Required work>
Recast the extracted text of the rows below as a Markdown table with the columns "No." and "Line", skipping blank lines and omitting the picture markers. Begin at the line that contains "Campanha é obrigatória para todos os produtor" and stop after the line that contains "Михаил Теткин".

Page-level text extractions:
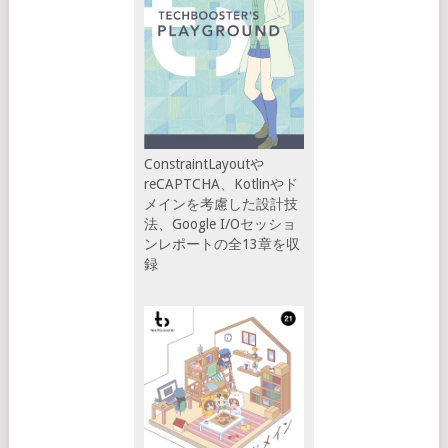
ConstraintLayoutや
reCAPTCHA、Kotlinやド
メインを考慮した設計技
法、Google I/Oセッショ
ンレポートの全13章を収
録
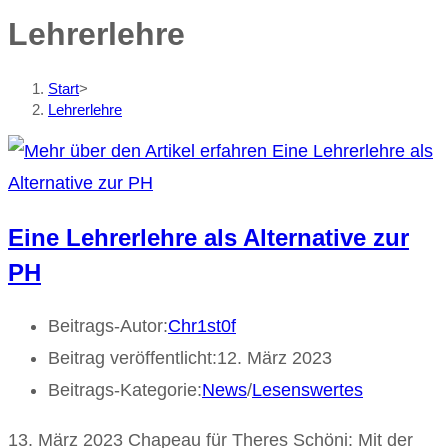
Lehrerlehre
Start
>
Lehrerlehre
Eine Lehrerlehre als Alternative zur
PH
Beitrags-Autor:
Chr1st0f
Beitrag veröffentlicht:
12. März 2023
Beitrags-Kategorie:
News
/
Lesenswertes
13. März 2023 Chapeau für Theres Schöni: Mit der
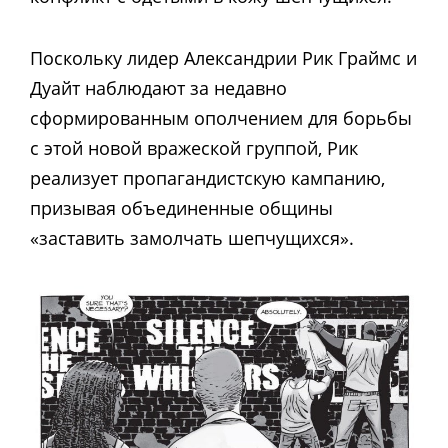
Поскольку лидер Александрии Рик Граймс и
Дуайт наблюдают за недавно
сформированным ополчением для борьбы
с этой новой вражеской группой, Рик
реализует пропагандистскую кампанию,
призывая объединенные общины
«заставить замолчать шепчущихся».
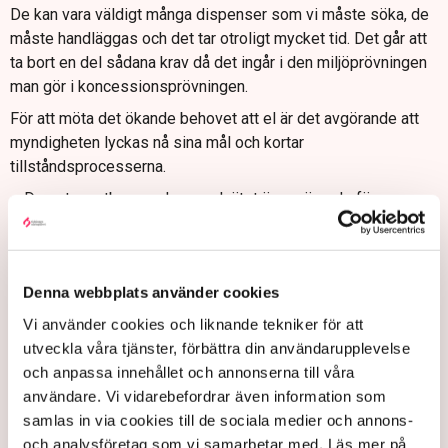
De kan vara väldigt många dispenser som vi måste söka, de
måste handläggas och det tar otroligt mycket tid. Det går att
ta bort en del sådana krav då det ingår i den miljöprövningen
man gör i koncessionsprövningen.
För att möta det ökande behovet att el är det avgörande att
myndigheten lyckas nå sina mål och kortar
tillståndsprocesserna.
– Den stora utbyggnaden av elnätet är avgörande för
Sveriges konkurrenskraft. Vi måste vara proaktiva i att
försöka möta samhällets behov. Men vi kan inte göra det
själva så vi måste ta oss an den här utmaningen gemensamt
Denna webbplats använder cookies
tillsammans där alla parter måste dra sitt strå till stacken.
Vi använder cookies och liknande tekniker för att
utveckla våra tjänster, förbättra din användarupplevelse
och anpassa innehållet och annonserna till våra
Lagstiftning
Katarina Larsson
Politik
H2 Green Steel
användare. Vi vidarebefordrar även information som
Infrastruktur
SSAB
El
Svenska kraftnät
LKAB
TN original
samlas in via cookies till de sociala medier och annons-
Stenkullen
och analysföretag som vi samarbetar med. Läs mer på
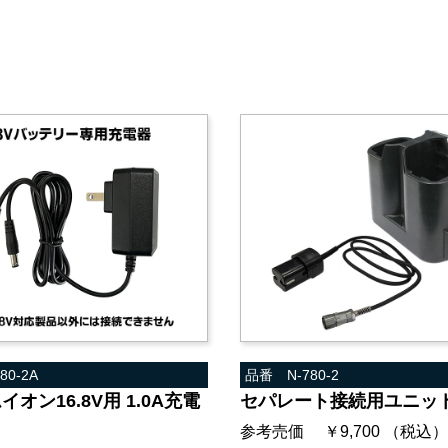
80-2A
品番 N-780-2
オン16.8V用 1.0A充電
セパレート接続用ユニッ
参考売価 ￥9,700 （税込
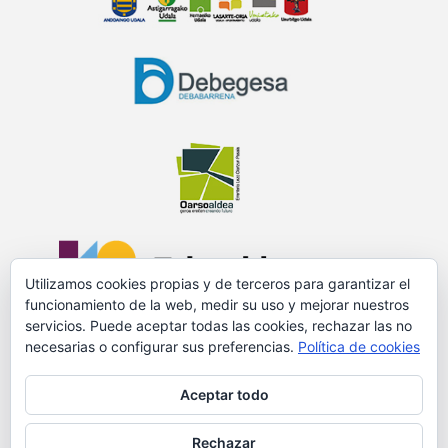
Utilizamos cookies propias y de terceros para garantizar el
funcionamiento de la web, medir su uso y mejorar nuestros
servicios. Puede aceptar todas las cookies, rechazar las no
necesarias o configurar sus preferencias.
Política de cookies
PROMOVIDO Y FINANCIADO POR:
Aceptar todo
Rechazar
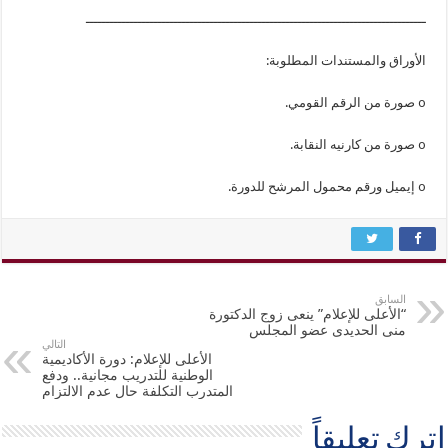
ـــــــــــــــــــــــــــــــــــــــــــــــــــــــــــــــــــــــــــــــــــــ
الأوراق والمستندات المطلوبة:
o صورة من الرقم القومي.
o صورة من كارنيه النقابة.
o إيميل ورقم محمول المرشح للدورة.
السابق
“الأعلى للإعلام” ينعى زوج الدكتورة
منى الحديدى عضو المجلس
التالي
الأعلى للإعلام: دورة الأكاديمية
الوطنية للتدريب مجانية.. ودفع
المتدرب التكلفة حال عدم الالتزام
اترك تعليقاً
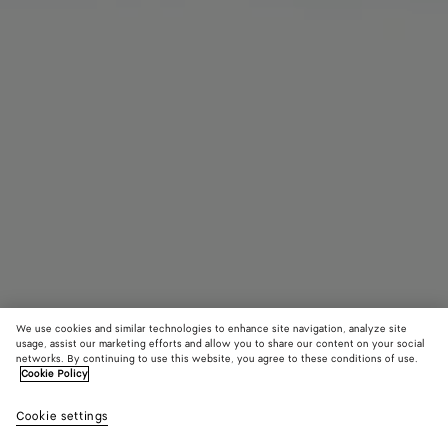
We use cookies and similar technologies to enhance site navigation, analyze site
usage, assist our marketing efforts and allow you to share our content on your social
Coming soon
networks. By continuing to use this website, you agree to these conditions of use.
Cookie Policy
Sneaker Mary-Jane Orbit Flash
Cookie settings
790 €
color
Black
Strin
(Selezi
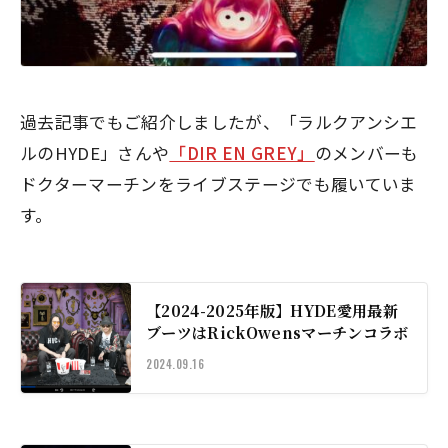
過去記事でもご紹介しましたが、「ラルクアンシエ
ルのHYDE」さんや
「DIR EN GREY」
のメンバーも
ドクターマーチンをライブステージでも履いていま
す。
【2024-2025年版】HYDE愛用最新
ブーツはRickOwensマーチンコラボ
2024.09.16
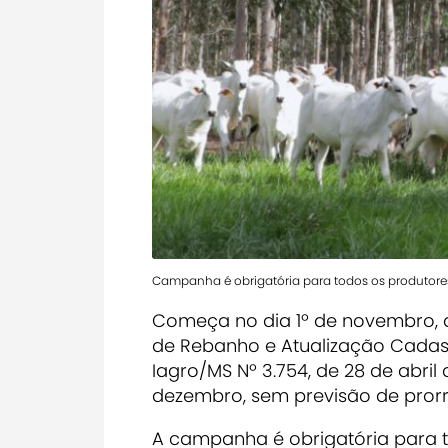
Campanha é obrigatória para todos os produtor
Começa no dia 1º de novembro,
de Rebanho e Atualização Cadast
Iagro/MS Nº 3.754, de 28 de abril
dezembro, sem previsão de pror
A campanha é obrigatória para 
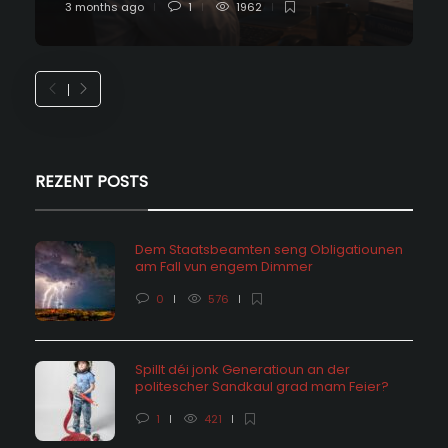
3 months ago
1
1962
REZENT POSTS
Dem Staatsbeamten seng Obligatiounen
am Fall vun engem Dimmer
0
576
Spillt déi jonk Generatioun an der
politescher Sandkaul grad mam Feier?
1
421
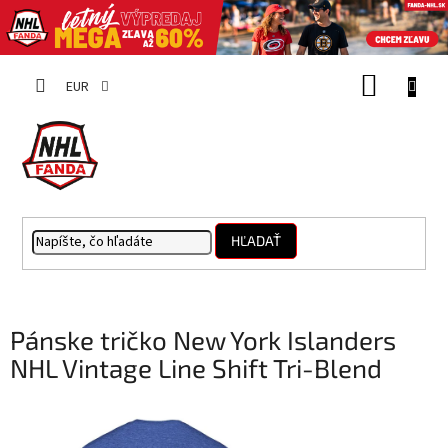
Prejsť
NÁKUP
na
EUR
obsah
KOŠÍK
HĽADAŤ
Pánske tričko New York Islanders
NHL Vintage Line Shift Tri-Blend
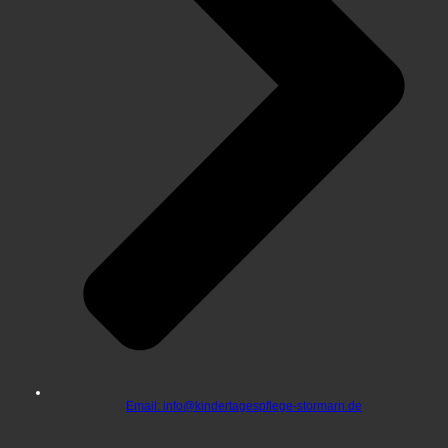
Email: info@kindertagespflege-stormarn.de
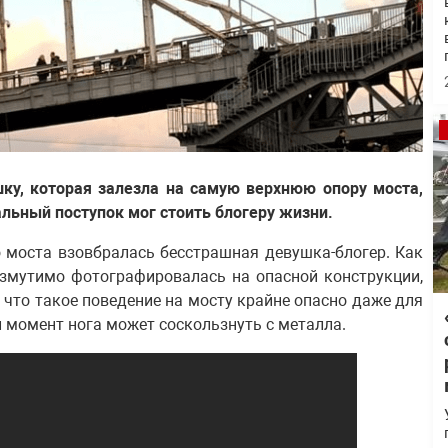
ку, которая залезла на самую верхнюю опору моста,
льный поступок мог стоить блогеру жизни.
 моста взовбралась бесстрашная девушка-блогер. Как
озмутимо фотографировалась на опасной конструкции,
 что такое поведение на мосту крайне опасно даже для
 момент нога может соскользнуть с металла.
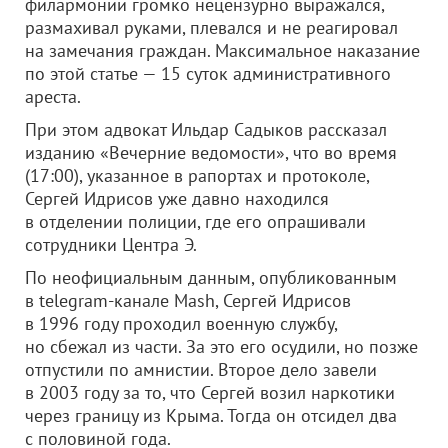
филармонии громко нецензурно выражался,
размахивал руками, плевался и не реагировал
на замечания граждан. Максимальное наказание
по этой статье — 15 суток административного
ареста.
При этом адвокат Ильдар Садыков рассказал
изданию «Вечерние ведомости», что во время
(17:00), указанное в рапортах и протоколе,
Сергей Идрисов уже давно находился
в отделении полиции, где его опрашивали
сотрудники Центра Э.
По неофициальным данным, опубликованным
в telegram-канале Mash, Сергей Идрисов
в 1996 году проходил военную службу,
но сбежал из части. За это его осудили, но позже
отпустили по амнистии. Второе дело завели
в 2003 году за то, что Сергей возил наркотики
через границу из Крыма. Тогда он отсидел два
с половиной года.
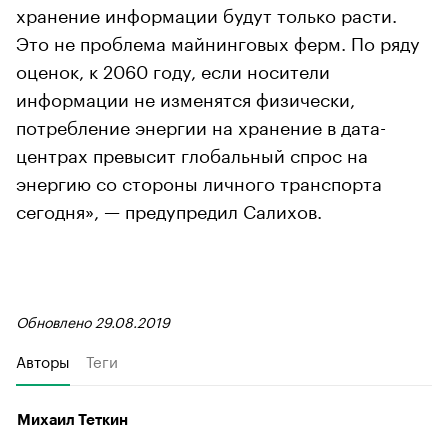
хранение информации будут только расти.
Это не проблема майнинговых ферм. По ряду
оценок, к 2060 году, если носители
информации не изменятся физически,
потребление энергии на хранение в дата-
центрах превысит глобальный спрос на
энергию со стороны личного транспорта
сегодня», — предупредил Салихов.
Обновлено 29.08.2019
Авторы
Теги
Михаил Теткин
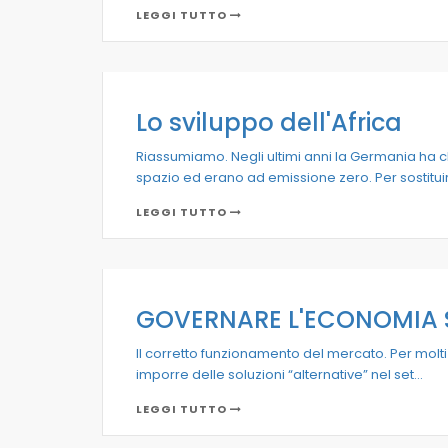
LEGGI TUTTO
Lo sviluppo dell'Africa
Riassumiamo. Negli ultimi anni la Germania ha 
spazio ed erano ad emissione zero. Per sostituirl
LEGGI TUTTO
GOVERNARE L'ECONOMIA
Il corretto funzionamento del mercato. Per molti a
imporre delle soluzioni “alternative” nel set...
LEGGI TUTTO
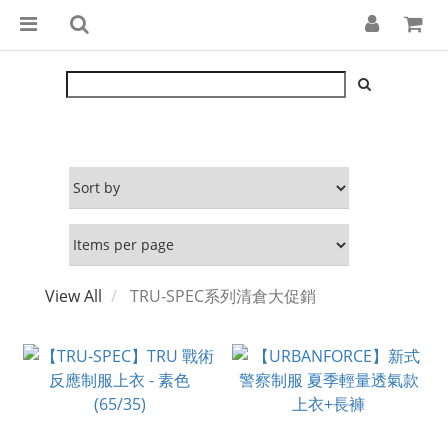
View All
TRU-SPEC系列清倉大促銷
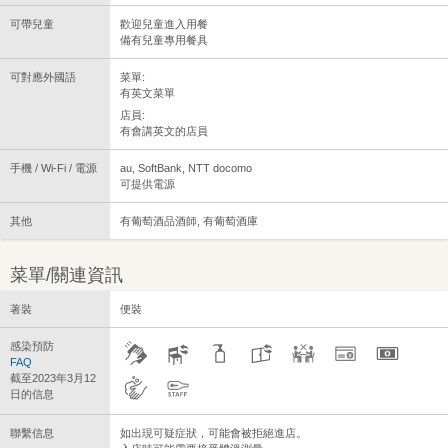
可帶兒童
歡迎兒童進入用餐
備有兒童專用餐具
可對應外國語
菜單:
有英文菜單
店員:
有會講英文的店員
手機 / Wi-Fi / 電源
au, SoftBank, NTT docomo
可提供電源
其他
有葡萄酒品酒師, 有葡萄酒庫
菜單/關連資訊
著裝
便裝
感染預防
FAQ
截至2023年3月12
日的信息
聯繫信息
如出現可疑症狀，可能會被拒絕進店。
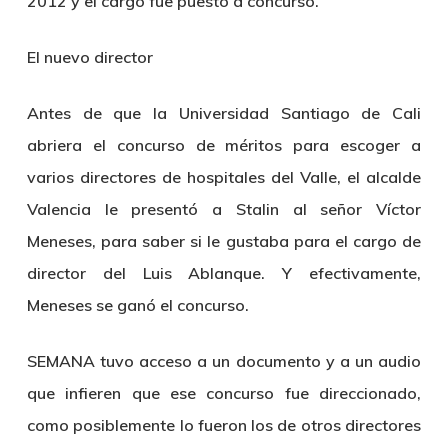
2012 y el cargo fue puesto a concurso.
El nuevo director
Antes de que la Universidad Santiago de Cali
abriera el concurso de méritos para escoger a
varios directores de hospitales del Valle, el alcalde
Valencia le presentó a Stalin al señor Víctor
Meneses, para saber si le gustaba para el cargo de
director del Luis Ablanque. Y efectivamente,
Meneses se ganó el concurso.
SEMANA tuvo acceso a un documento y a un audio
que infieren que ese concurso fue direccionado,
como posiblemente lo fueron los de otros directores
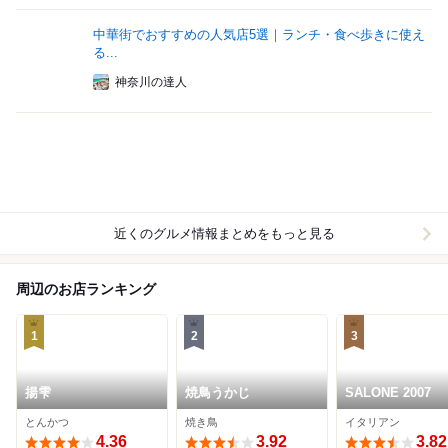
中華街でおすすめの人気店5選｜ランチ・食べ歩きに使え
る...
神奈川の達人
近くのグルメ情報まとめをもっと見る
周辺のお店ランキング
1
2
3
揚雫
焼鳥うかじ
SALONE 2007
とんかつ
焼き鳥
イタリアン
4.36
3.92
3.82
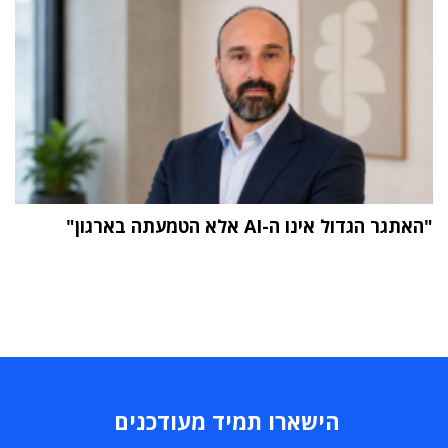
"האתגר הגדול אינו ה-AI אלא הטמעתה בארגון"
הישארו תמיד מעודכנים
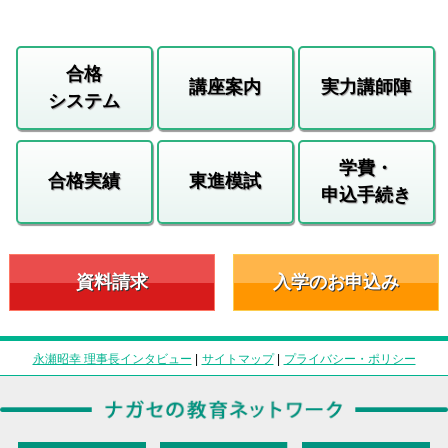
合格
講座案内
実力講師陣
システム
学費・
合格実績
東進模試
申込手続き
資料請求
入学のお申込み
永瀬昭幸 理事長インタビュー
|
サイトマップ
|
プライバシー・ポリシー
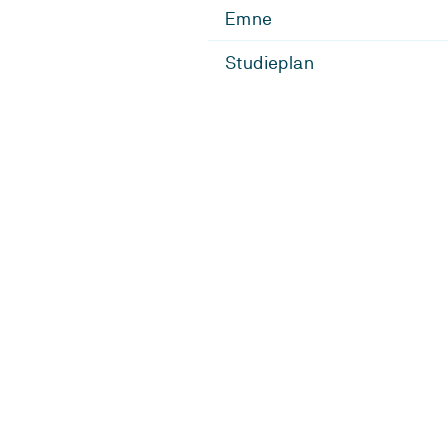
Emne
Studieplan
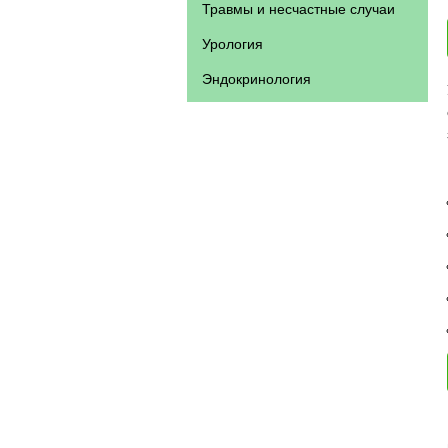
Травмы и несчастные случаи
Урология
Эндокринология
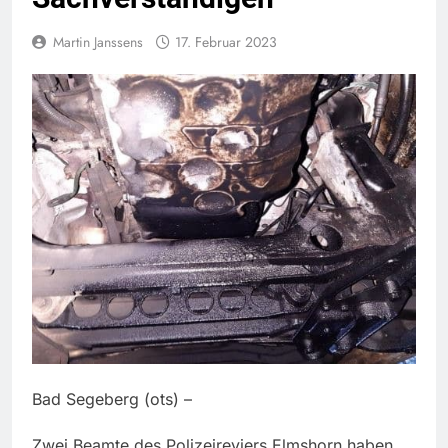
Martin Janssens
17. Februar 2023
Bad Segeberg (ots) –
Zwei Beamte des Polizeireviers Elmshorn haben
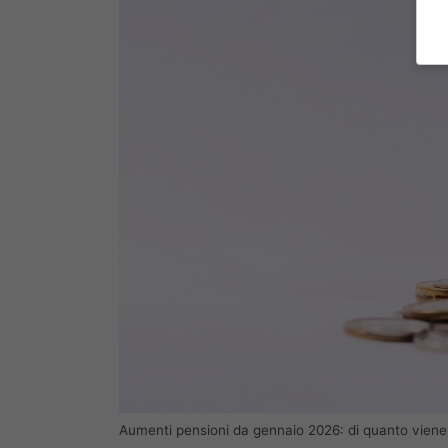
Aumenti pensioni da gennaio 2026: di quanto viene i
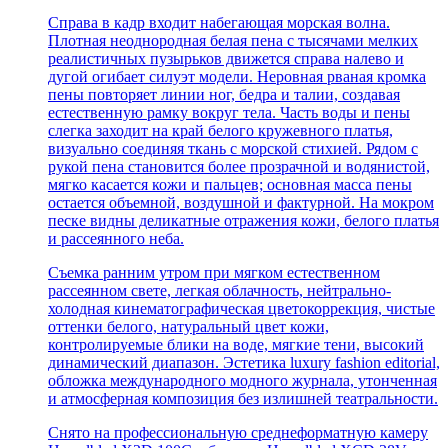
Справа в кадр входит набегающая морская волна.
Плотная неоднородная белая пена с тысячами мелких
реалистичных пузырьков движется справа налево и
дугой огибает силуэт модели. Неровная рваная кромка
пены повторяет линии ног, бедра и талии, создавая
естественную рамку вокруг тела. Часть воды и пены
слегка заходит на край белого кружевного платья,
визуально соединяя ткань с морской стихией. Рядом с
рукой пена становится более прозрачной и водянистой,
мягко касается кожи и пальцев; основная масса пены
остается объемной, воздушной и фактурной. На мокром
песке видны деликатные отражения кожи, белого платья
и рассеянного неба.
Съемка ранним утром при мягком естественном
рассеянном свете, легкая облачность, нейтрально-
холодная кинематографическая цветокоррекция, чистые
оттенки белого, натуральный цвет кожи,
контролируемые блики на воде, мягкие тени, высокий
динамический диапазон. Эстетика luxury fashion editorial,
обложка международного модного журнала, утонченная
и атмосферная композиция без излишней театральности.
Снято на профессиональную среднеформатную камеру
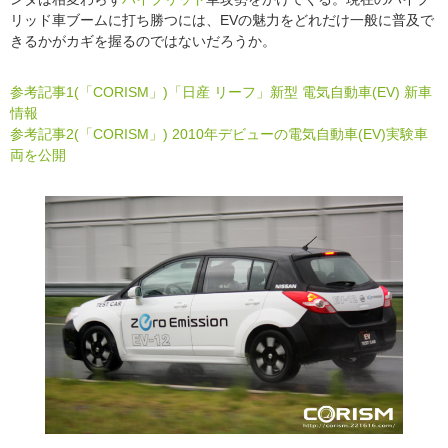
リッド車ブームに打ち勝つには、EVの魅力をどれだけ一般に普及で
きるかがカギを握るのではないだろうか。
参考記事1(「CORISM」)「日産 リーフ」新型 電気自動車(EV) 新車
情報
参考記事2(「CORISM」) 2010年デビューの電気自動車(EV)実験車
両を公開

Answer area>
| No. | Line |
|---|---|
| 1 | Campanha é obrigatória para todos os produtor |
| 2 | Começa no dia 1º de novembro, |
| 3 | de Rebanho e Atualização Cadast |
| 4 | Iagro/MS Nº 3.754, de 28 de abril |
| 5 | dezembro, sem previsão de pror |
| 6 | A campanha é obrigatória para  |
| 7 | 3 months ago |
| 8 | 1 |
| 9 | 1962 |
| 10 | REZENT POSTS |
| 11 | Dem Staatsbeamten seng Obligatiounen |
| 12 | am Fall vun engem Dimmer |
| 13 | 0 |
| 14 | 576 |
| 15 | Spillt déi jonk Generatioun an der |
| 16 | politescher Sandkaul grad mam Feier? |
| 17 | 1 |
| 18 | 421 |
| 19 | Prejsť |
| 20 | NÁKUP |
| 21 | na |
| 22 | EUR |
| 23 | obsah |
| 24 | KOŠÍK |
| 25 | HĽADAŤ |
| 26 | Pánske tričko New York Islanders |
| 27 | NHL Vintage Line Shift Tri-Blend |
| 28 | Email: info@kindertagespflege-stormarn.de |
| 29 | ку, которая залезла на самую верхнюю опору моста, |
| 30 | льный поступок мог стоить блогеру жизни. |
| 31 |  моста взовбралась бесстрашная девушка-блогер. Как |
| 32 | озмутимо фотографировалась на опасной конструкции, |
| 33 |  что такое поведение на мосту крайне опасно даже для |
| 34 |  момент нога может соскользнуть с металла. |
| 35 | филармонии громко нецензурно выражался, |
| 36 | размахивал руками, плевался и не реагировал |
| 37 | на замечания граждан. Максимальное наказание |
| 38 | по этой статье — 15 суток административного |
| 39 | ареста. |
| 40 | При этом адвокат Ильдар Садыков рассказал |
| 41 | изданию «Вечерние ведомости», что во время |
| 42 | (17:00), указанное в рапортах и протоколе, |
| 43 | Сергей Идрисов уже давно находился |
| 44 | в отделении полиции, где его опрашивали |
| 45 | сотрудники Центра Э. |
| 46 | По неофициальным данным, опубликованным |
| 47 | в telegram-канале Mash, Сергей Идрисов |
| 48 | в 1996 году проходил военную службу, |
| 49 | но сбежал из части. За это его осудили, но позже |
| 50 | отпустили по амнистии. Второе дело завели |
| 51 | в 2003 году за то, что Сергей возил наркотики |
| 52 | через границу из Крыма. Тогда он отсидел два |
| 53 | с половиной года. |
| 54 | хранение информации будут только расти. |
| 55 | Это не проблема майнинговых ферм. По ряду |
| 56 | оценок, к 2060 году, если носители |
| 57 | информации не изменятся физически, |
| 58 | потребление энергии на хранение в дата- |
| 59 | центрах превысит глобальный спрос на |
| 60 | энергию со стороны личного транспорта |
| 61 | сегодня», — предупредил Салихов. |
| 62 | Обновлено 29.08.2019 |
| 63 | Авторы |
| 64 | Теги |
| 65 | Михаил Теткин |